Khatri v Minister for Immigration and Border Protection

Case

[2015] FCA 669

21 May 2015


FEDERAL COURT OF AUSTRALIA

Khatri v Minister for Immigration and Border Protection

[2015] FCA 669

Citation: Khatri v Minister for Immigration and Border Protection [2015] FCA 669
Appeal from: Khatri v Minister for Immigration [2015] FCCA 407
Parties: MUHAMMAD ADNAN KHATRI and SAIRA ADNAN v MINISTER FOR IMMIGRATION AND BORDER PROTECTION and MIGRATION REVIEW TRIBUNAL
File number: NSD 203 of 2015
Judge: RARES  J
Date of judgment: 21 May 2015
Legislation: Migration Act 1958 (Cth)
Migration Regulations 1994 (Cth)
Cases cited: Khatri v Minister for Immigration [2015] FCCA 407
Minister for Aboriginal Affairs v Peko-Wallsend Ltd (1986) 162 CLR 24
Minister for Immigration and Citizenship v SZRMA (2013) 219 FCR 287
SZJTQ v Minister for Immigration and Citizenship (2008) 172 FCR 563
Date of hearing: 21 May 2015
Place: Sydney
Division: GENERAL DIVISION
Category: No catchwords
Number of paragraphs: 15
Counsel for the Appellants: Mr L Karp
Solicitor for the Appellants: Christopher Levingston & Associates
Counsel for the First Respondent: Ms R Francois
Solicitor for the First Respondent: DLA Piper Australia

IN THE FEDERAL COURT OF AUSTRALIA

NEW SOUTH WALES DISTRICT REGISTRY

GENERAL DIVISION

NSD 203 of 2015

ON APPEAL FROM THE FEDERAL CIRCUIT COURT OF AUSTRALIA
BETWEEN:

MUHAMMAD ADNAN KHATRI
First Appellant

SAIRA ADNAN
Second Appellant

AND:

MINISTER FOR IMMIGRATION AND BORDER PROTECTION
First Respondent

MIGRATION REVIEW TRIBUNAL
Second Respondent

JUDGE:

RARES  J

DATE OF ORDER:

21 MAY 2015

WHERE MADE:

SYDNEY

THE COURT ORDERS THAT:

1.The appeal be dismissed.

2.The appellants pay the first respondent’s costs.

Note:    Entry of orders is dealt with in Rule 39.32 of the Federal Court Rules 2011.


IN THE FEDERAL COURT OF AUSTRALIA

NEW SOUTH WALES DISTRICT REGISTRY

GENERAL DIVISION

NSD 203 of 2015

ON APPEAL FROM THE FEDERAL CIRCUIT COURT OF AUSTRALIA
BETWEEN:

MUHAMMAD ADNAN KHATRI
First Appellant

SAIRA ADNAN
Second Appellant

AND:

MINISTER FOR IMMIGRATION AND BORDER PROTECTION
First Respondent

MIGRATION REVIEW TRIBUNAL
Second Respondent

JUDGE:

RARES  J

DATE:

21 MAY 2015

PLACE:

SYDNEY

REASONS FOR JUDGMENT
(REVISED FROM THE TRANSCRIPT)

  1. This is an appeal from a decision of the Federal Circuit Court, refusing the applicants’ application for constitutional writ relief in respect of a decision of the Migration Review Tribunal given on 7 March 2014, in which it affirmed the Minister’s delegate’s decision not to grant the appellants Temporary Business Entry (Class UC) visas, commonly known as 457 visasKhatri v Minister for Immigration [2015] FCCA 407.

    Background

  2. On 12 May 2011, the appellants lodged applications for 457 visas under the sponsorship of a company called Chedglen Pty Limited.

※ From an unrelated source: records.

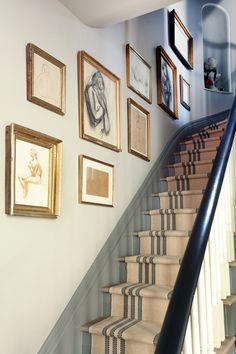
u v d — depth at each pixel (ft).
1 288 5.27
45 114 6.45
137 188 10.02
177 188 11.21
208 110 16.74
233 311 6.23
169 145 12.71
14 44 5.83
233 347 5.95
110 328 6.46
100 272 7.62
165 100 12.50
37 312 5.90
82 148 7.50
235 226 7.02
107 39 8.93
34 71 6.19
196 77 16.29
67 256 6.76
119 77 9.43
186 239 8.21
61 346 6.26
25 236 5.79
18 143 5.70
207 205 4.58
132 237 9.11
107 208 8.32
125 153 9.45
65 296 6.60
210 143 13.20
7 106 5.60
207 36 18.34
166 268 7.61
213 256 5.25
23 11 6.09
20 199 5.66
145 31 11.55
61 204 6.69
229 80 18.01
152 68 11.87
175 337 2.97
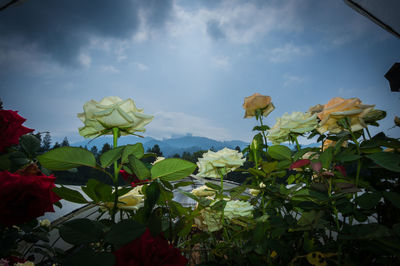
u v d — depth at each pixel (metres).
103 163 0.51
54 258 0.86
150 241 0.50
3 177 0.67
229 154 0.82
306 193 0.61
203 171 0.85
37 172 0.74
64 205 1.30
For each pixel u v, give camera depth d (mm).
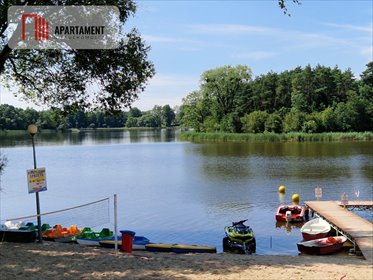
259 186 33500
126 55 14258
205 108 105500
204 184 35062
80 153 65812
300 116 94188
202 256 13797
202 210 25672
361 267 11828
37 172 14484
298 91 104500
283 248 18234
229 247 17797
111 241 16438
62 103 16297
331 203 26047
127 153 64938
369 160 48281
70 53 14555
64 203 28703
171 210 25750
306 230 19484
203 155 58938
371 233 18016
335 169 41625
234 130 98938
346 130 93688
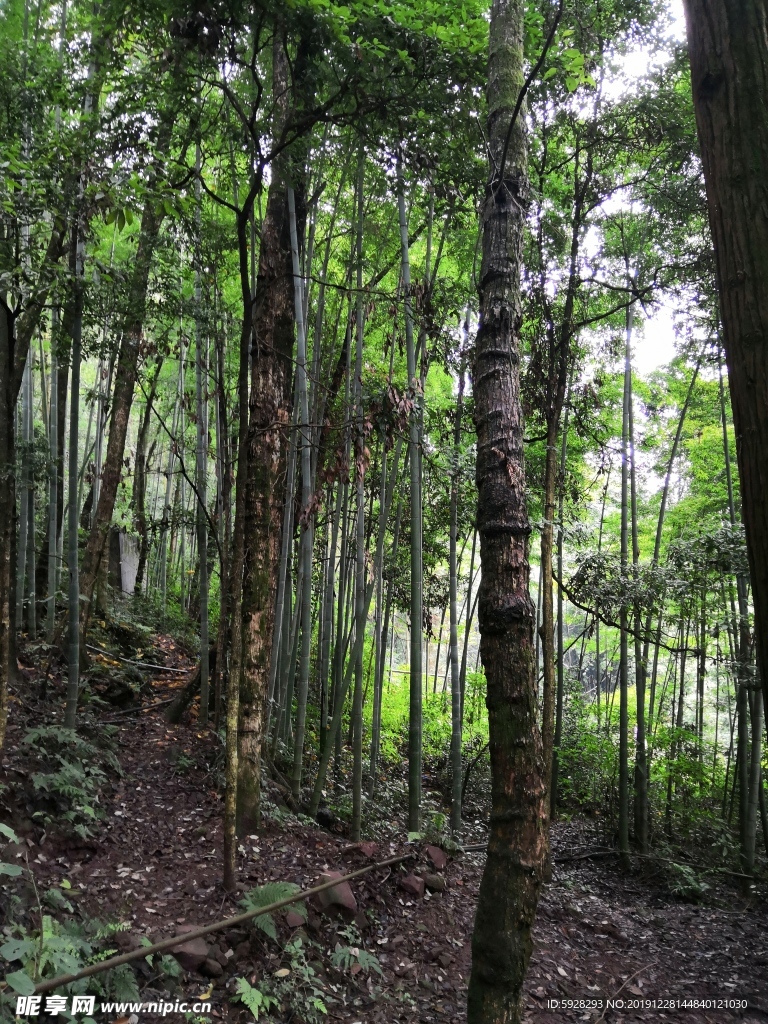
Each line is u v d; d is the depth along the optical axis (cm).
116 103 358
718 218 123
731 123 122
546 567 539
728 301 121
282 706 622
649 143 553
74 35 444
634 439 807
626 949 472
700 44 129
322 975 331
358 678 529
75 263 457
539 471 785
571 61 336
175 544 1364
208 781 504
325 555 756
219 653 605
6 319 361
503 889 221
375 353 782
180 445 746
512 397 257
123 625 812
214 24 307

A precondition of the grant of the application was that the sponsor, Chedglen, be approved as a sponsor under s 140E(1) of the Migration Act 1958 (Cth), in relation to a relevant class of persons prescribed for the purposes of s 140E(2). An approved sponsor could nominate an applicant or proposed applicant for a visa of a prescribed kind in relation to that person’s proposed occupation, amongst others, and the Minister had to approve an approved sponsor’s nomination if the criteria, prescribed under s 140GB, were satisfied. At the same time that the appellants applied for their visas, Chedglen applied for approval as a standard business sponsor. The appellants’ 457 visa applications could still be made, notwithstanding that at that time Chedglen itself had not been approved. This was because of the provisions of cl 457.223(4)(a)(ii) in the Migration Regulations 1994 (Cth) which provided that a nomination may be made by a person who is a standard business sponsor at the time the nomination was approved. That is, Chedglen could nominate the appellants before it became a standard business sponsor, provided that at the time that the appellants’ visa applications came to be decided, Chedglen had been approved to be a standard business sponsor.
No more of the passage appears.